Tensor Programs IVb: Adaptive Optimization in the Infinite-Width Limit
Greg Yang, Etai Littwin
TL;DR
The paper extends infinite-width neural network theory to adaptive optimizers by introducing NexorT, a Tensor Program framework that models nonlinear gradient processing via nonlinear outer products. It establishes Neural Tangent and Maximal Update limits for arbitrary architectures under entrywise updates, showing that adaptive optimizers preserve the dynamical dichotomy between feature learning and kernel-like behavior, with a nonlinear operator in the kernel regime. Central to the theory are the master theorem for NexorT and the bra-ket notation, which together yield a universal, architecture-agnostic description of training dynamics in the infinite-width limit. The results unify prior SGD-based analyses with adaptive optimization, classify abcd-parametrizations into feature-learning versus operator regimes, and provide a path to analyze future optimizers within a rigorous, width-asymptotic framework.
Abstract
Going beyond stochastic gradient descent (SGD), what new phenomena emerge in wide neural networks trained by adaptive optimizers like Adam?
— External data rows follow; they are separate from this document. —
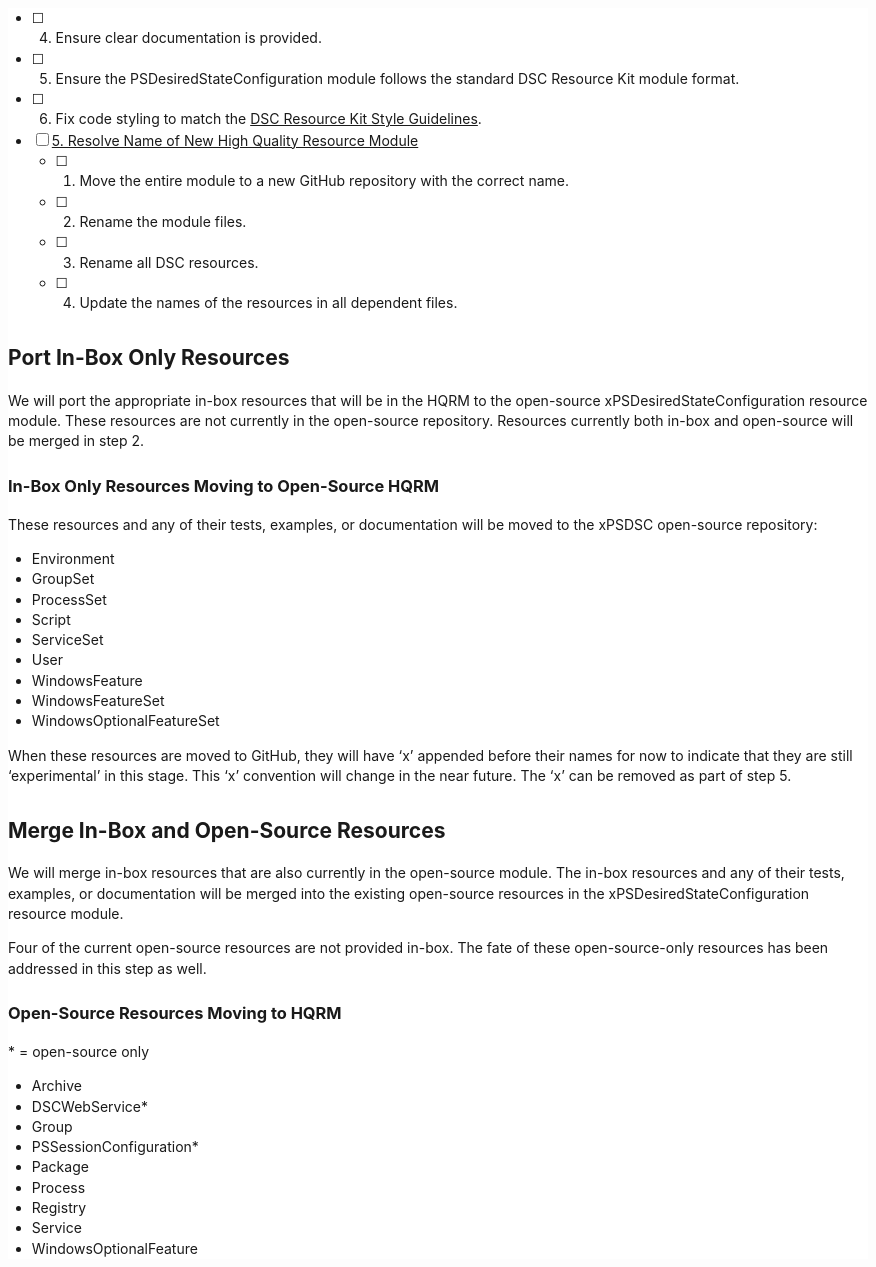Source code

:   - [ ] 4. Ensure clear documentation is provided.  
  - [ ] 5. Ensure the PSDesiredStateConfiguration module follows the standard DSC Resource Kit module format.  
  - [ ] 6. Fix code styling to match the [DSC Resource Kit Style Guidelines](https://github.com/PowerShell/DscResources/blob/master/StyleGuidelines.md).  
- [ ] [5. Resolve Name of New High Quality Resource Module](#resolve-name-of-new-high-quality-resource-module)
  - [ ] 1. Move the entire module to a new GitHub repository with the correct name.  
  - [ ] 2. Rename the module files.  
  - [ ] 3. Rename all DSC resources.  
  - [ ] 4. Update the names of the resources in all dependent files.

## Port In-Box Only Resources
We will port the appropriate in-box resources that will be in the HQRM to the open-source xPSDesiredStateConfiguration resource module. These resources are not currently in the open-source repository. Resources currently both in-box and open-source will be merged in step 2.

### In-Box Only Resources Moving to Open-Source HQRM
These resources and any of their tests, examples, or documentation will be moved to the xPSDSC open-source repository:
- Environment
- GroupSet
- ProcessSet
- Script
- ServiceSet
- User
- WindowsFeature
- WindowsFeatureSet
- WindowsOptionalFeatureSet

When these resources are moved to GitHub, they will have ‘x’ appended before their names for now to indicate that they are still ‘experimental’ in this stage. This ‘x’ convention will change in the near future. The ‘x’ can be removed as part of step 5.

## Merge In-Box and Open-Source Resources
We will merge in-box resources that are also currently in the open-source module. The in-box resources and any of their tests, examples, or documentation will be merged into the existing open-source resources in the xPSDesiredStateConfiguration resource module.

Four of the current open-source resources are not provided in-box. The fate of these open-source-only resources has been addressed in this step as well. 

### Open-Source Resources Moving to HQRM
\* = open-source only

- Archive
- DSCWebService*
- Group
- PSSessionConfiguration*
- Package
- Process
- Registry
- Service
- WindowsOptionalFeature
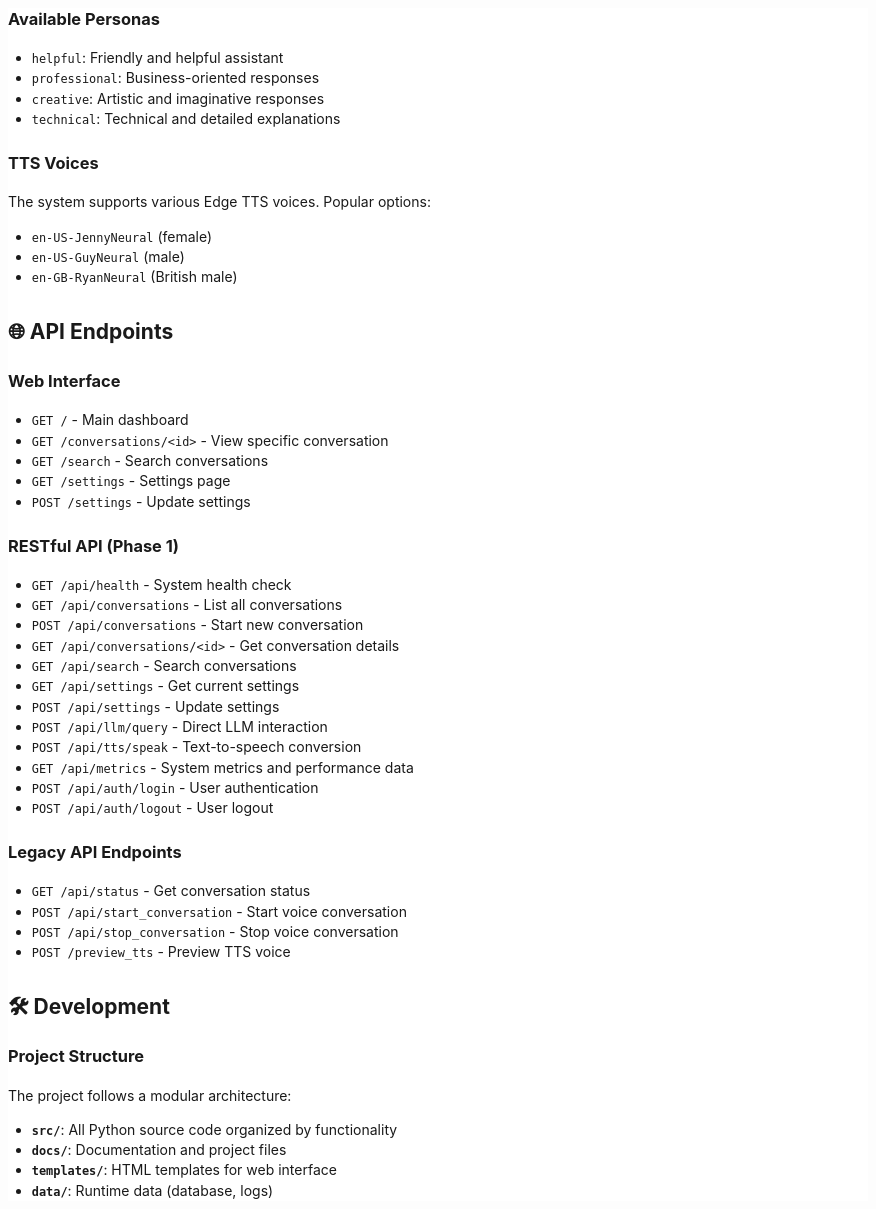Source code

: ### Available Personas

- `helpful`: Friendly and helpful assistant
- `professional`: Business-oriented responses
- `creative`: Artistic and imaginative responses
- `technical`: Technical and detailed explanations

### TTS Voices

The system supports various Edge TTS voices. Popular options:
- `en-US-JennyNeural` (female)
- `en-US-GuyNeural` (male)
- `en-GB-RyanNeural` (British male)

## 🌐 API Endpoints

### Web Interface
- `GET /` - Main dashboard
- `GET /conversations/<id>` - View specific conversation
- `GET /search` - Search conversations
- `GET /settings` - Settings page
- `POST /settings` - Update settings

### RESTful API (Phase 1)
- `GET /api/health` - System health check
- `GET /api/conversations` - List all conversations
- `POST /api/conversations` - Start new conversation
- `GET /api/conversations/<id>` - Get conversation details
- `GET /api/search` - Search conversations
- `GET /api/settings` - Get current settings
- `POST /api/settings` - Update settings
- `POST /api/llm/query` - Direct LLM interaction
- `POST /api/tts/speak` - Text-to-speech conversion
- `GET /api/metrics` - System metrics and performance data
- `POST /api/auth/login` - User authentication
- `POST /api/auth/logout` - User logout

### Legacy API Endpoints
- `GET /api/status` - Get conversation status
- `POST /api/start_conversation` - Start voice conversation
- `POST /api/stop_conversation` - Stop voice conversation
- `POST /preview_tts` - Preview TTS voice

## 🛠️ Development

### Project Structure

The project follows a modular architecture:

- **`src/`**: All Python source code organized by functionality
- **`docs/`**: Documentation and project files
- **`templates/`**: HTML templates for web interface
- **`data/`**: Runtime data (database, logs)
Here we show: The same dichotomy between feature learning and kernel behaviors (as in SGD) holds for general optimizers as well, including Adam -- albeit with a nonlinear notion of "kernel." We derive the corresponding "neural tangent" and "maximal update" limits for any architecture. Two foundational advances underlie the above results: 1) A new Tensor Program language, NEXORT, that can express how adaptive optimizers process gradients into updates. 2) The introduction of bra-ket notation to drastically simplify expressions and calculations in Tensor Programs. This work summarizes and generalizes all previous results in the Tensor Programs series of papers.